■ **Problem statement**
Take the whole listing and reproduce it exactly, pictures excepted.

——

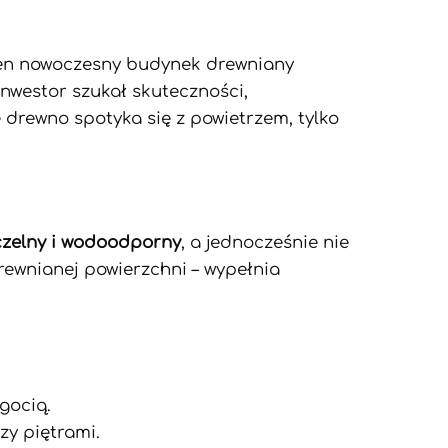
 Ten nowoczesny budynek drewniany
nwestor szukał skuteczności,
e drewno spotyka się z powietrzem, tylko
zczelny i wodoodporny
, a jednocześnie nie
rewnianej powierzchni – wypełnia
gocią.
zy piętrami.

——

■ **Exercise response**
 Ten nowoczesny budynek drewniany
nwestor szukał skuteczności,
e drewno spotyka się z powietrzem, tylko
zczelny i wodoodporny
, a jednocześnie nie
rewnianej powierzchni – wypełnia
gocią.
zy piętrami.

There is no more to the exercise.